However, permanent magnets act in attraction and repulsion within the distance where magnetic lines affect each other. In addition, the permanent magnet itself can not change its polarity and its magnetic strength can not be changed. The magnetic force lines between the magnets are overlapped and the magnetic force lines are canceled due to the zero point at which the magnetic forces are canceled by the different poles, and the driving force of the motor is difficult to sustain or the efficiency is low.

Zero-point means that when a rotor revolving while rotating is located at the stator's perihelion, the boundary between the N pole and the S pole of the rotor faces the stator, Refers to the position being offset.

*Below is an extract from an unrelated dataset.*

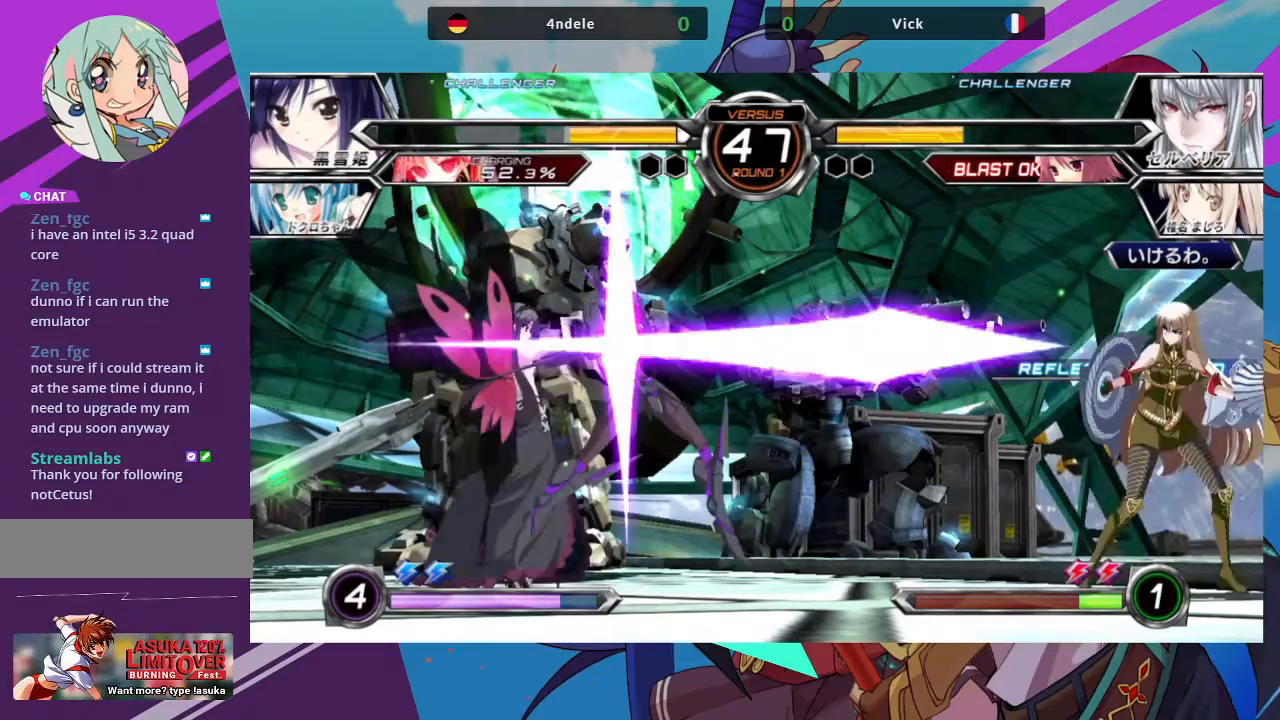
{"dt_ms": 500, "buttons": [], "left_stick": "center", "events": []}
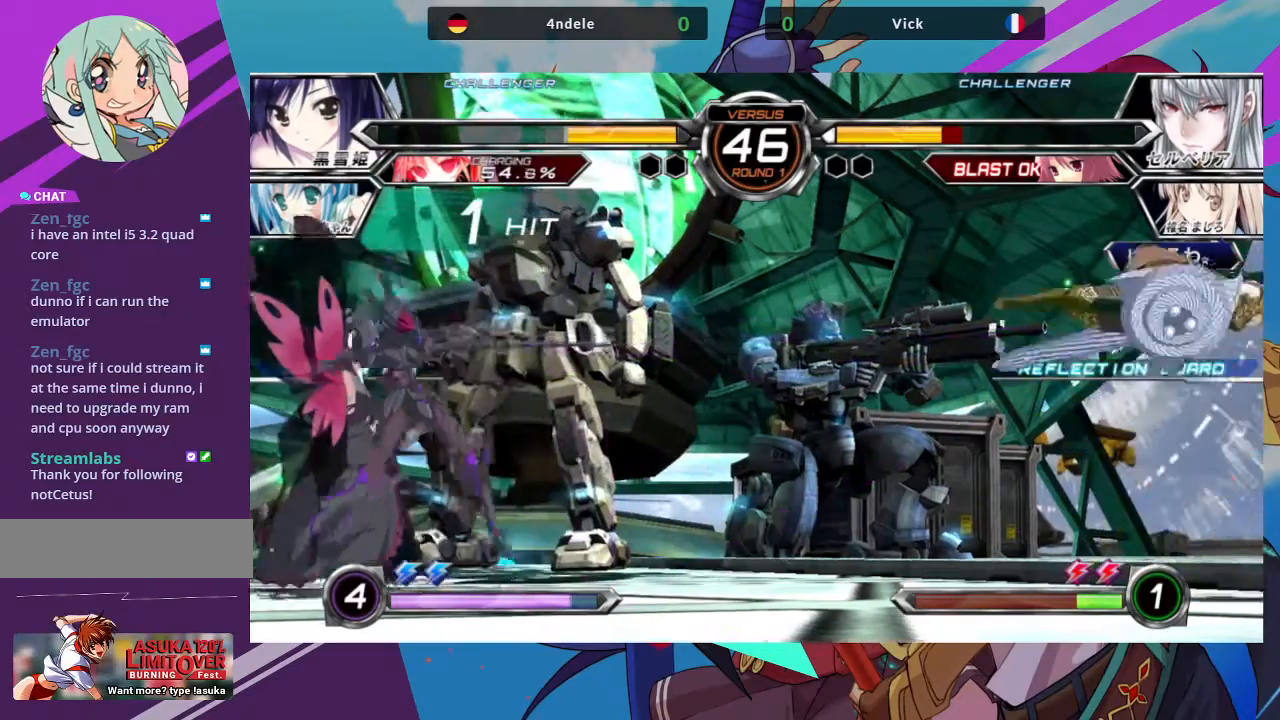
{"dt_ms": 500, "buttons": ["SQUARE"], "left_stick": "right", "events": [[133, "left_stick", "right"], [183, "SQUARE", "down"], [200, "TRIANGLE", "down"], [217, "TRIANGLE", "up"]]}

Such a problem is a problem that generally occurs in an electric motor using a permanent magnet, and there is no technique to prevent the efficiency of the motor from deteriorating.

Accordingly, there is a need for a method and apparatus capable of minimizing power consumption and maximizing the power generation amount, and capable of controlling a zero-point, which is a disadvantage of a permanent magnet-only motor.

A rotation control system and a control method thereof for a permanent magnet motor according to the present invention are proposed to solve the problems of the related art as described above,

A conventional motor has a problem in that a large amount of electric power is consumed due to continuous current supply to a coil wound around the rotor;

The permanent magnet motor composed of the stator and the rotor using only the permanent magnet has a problem that the permanent rotation of the motor using only the permanent magnet is not possible because there is no means to overcome the zero point where the attractive force and the repulsive force cancel each other out between the permanent magnets The purpose of this paper is to propose a solution to this problem.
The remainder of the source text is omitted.